I'm so jealous!! Would love having all of those Goldens running to me!!


----------



## janababy

What a hoot!!!!!!!! Love the one that takes the walkway all the way home. Too cute.


----------



## Pointgold

I think it is actually Perfect Golden in Brazil.


----------



## baumgartml16

I love that. I would be in heaven with them all running at me. I LOVED the last one that had to take the walkway and wouldn't just run down the hill. What a perfectionist!


----------



## CAROLINA MOM

Great video, beautiful goldens.


----------



## Capehank

I liked how one checked on the one pen, there must have been puppies in it.


----------



## Retrieverlover

It sure feels like 20 storming in the kennel when I call the Nitelite gang inside for dinner


----------



## Ivyacres

Great video, made us both laugh!


----------



## AlanK

That is hilarious. Thanks for sharing that!!


----------



## Lucky Penny

I love it! Thank you for sharing! Made me laugh!


----------



## AMPM

Was that last little guy following the path the whole time?? Love it!


----------



## Jamm

I love the names at the end.. too cute. Showed my parents after work and they loved it.


----------



## Oaklys Dad

Loved it Jill!! Thanks for sharing.


----------



## dborgers

Five stars! What an enjoyable couple of minutes up there on Love Mountain


----------



## Goldengal9

Sosoprano said:


> So cute!!! And I totally fell in love with the last little straggler :


Me too!!! He definitely held my attention!


----------



## lucysmum

OMG!! This would be golden bliss for me.


----------



## Always51

aawwww I cant see it!! maybe because I'm in Australia.... boo


----------



## Aislinn

Loved it! I also fell in love with the last one who stuck to the sidewalk, trailing all the others, but also with the one whose tail wagged in a complete circle. Too funny! Thank you so much for sharing!


----------



## Deb_Bayne

That was fantastic, thanks for sharing.


----------



## solinvictus

20 beautiful, clean, well groomed, healthy, happy, active goldens. 

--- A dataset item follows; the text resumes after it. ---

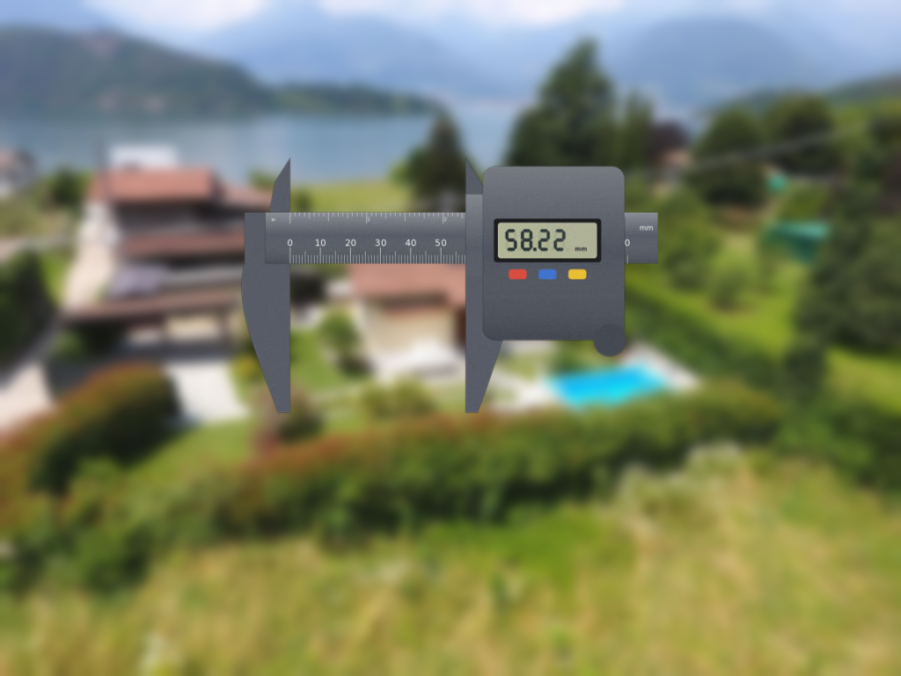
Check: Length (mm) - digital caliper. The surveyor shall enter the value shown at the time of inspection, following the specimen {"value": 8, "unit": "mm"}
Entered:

The little bit of the kennel we saw looked well kept and clean and it looked like there was a litter of black lab puppies in there. 

It looks like a little slice of paradise to me.


----------



## Domingos

*In Brazil !!!*



Ljilly28 said:


> They are in Indonesia, I think. Wheyfrenz Golden, Indonesian Golden Retriever Kennel - Goldens


Hi Guys !!! We are from Brazil !!! Miguel Pereira - Rio de Janeiro !!!

| PERFECT GOLDEN KENNEL |

I'm glad you enjoyed it ! :wave:


----------



## Domingos

We are from Brazil !!! Miguel Pereira - Rio de Janeiro !!!

| PERFECT GOLDEN KENNEL |


----------



## mudEpawz

hahaha! so glad i came upon this tonight, it lifted my spirits. I've already watched it three times.


----------



## Tahnee GR

Love it! Beautiful dogs  The one so carefully following the pathway reminded me so much of Creed-that is exactly what he would do!


----------



## Finn's Fan

Miguel, welcome to the forum and I just want to say what happy, healthy-looking dogs you have. Do you have two kennels on your property, one that is a single level and another that looks to be three levels built into a hillside? Your property looks like a wonderful place for all those dogs. How many do you have?


----------



## Ljilly28

Sorry! I tried looking up the name at the film's end. I absolutely adored it, and watched about 20 times!


----------



## goldensrbest

We love it, looks like a great place, happy goldens.


----------



## Winter II

This is Amazing. Best scene!!!


----------



## Ljilly28

Wow! What a faciilty. I want to come visit and see this in action. Amazing.


----------



## Domingos

Feel free to show up whenever you want! We are always waiting for friends!


----------



## MercyMom

Awww! How precious and adorable! Those look like a bunch a happy sweet goldens!


----------



## FAL guy

Sosoprano said:


> So cute!!! And I totally fell in love with the last little straggler :


Me too. There is nothing wrong with taking the longer, yet easier walked path.


----------



## Cathy's Gunner

I gave me (Golden) goose bumps!!!


----------



## OutWest

Oh-- very sweet! Must have been dinner time. They were really moving with purpose!


----------